[Données collectées]
──────

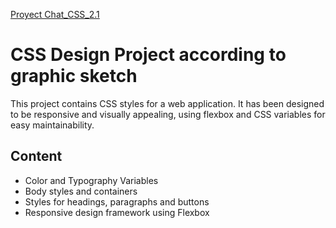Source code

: [Proyect Chat_CSS_2.1](https://pyro-nicolini.github.io/chat_css_m2_1/)

# CSS Design Project according to graphic sketch

This project contains CSS styles for a web application. It has been designed to be responsive and visually appealing, using flexbox and CSS variables for easy maintainability.

## Content

- Color and Typography Variables
- Body styles and containers
- Styles for headings, paragraphs and buttons
- Responsive design framework using Flexbox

──────

### CONSIGNE
Relevez chaque ligne des entrées ci-dessus qui contient le mot « using ».

### RÉPONSE
This project contains CSS styles for a web application. It has been designed to be responsive and visually appealing, using flexbox and CSS variables for easy maintainability.
- Responsive design framework using Flexbox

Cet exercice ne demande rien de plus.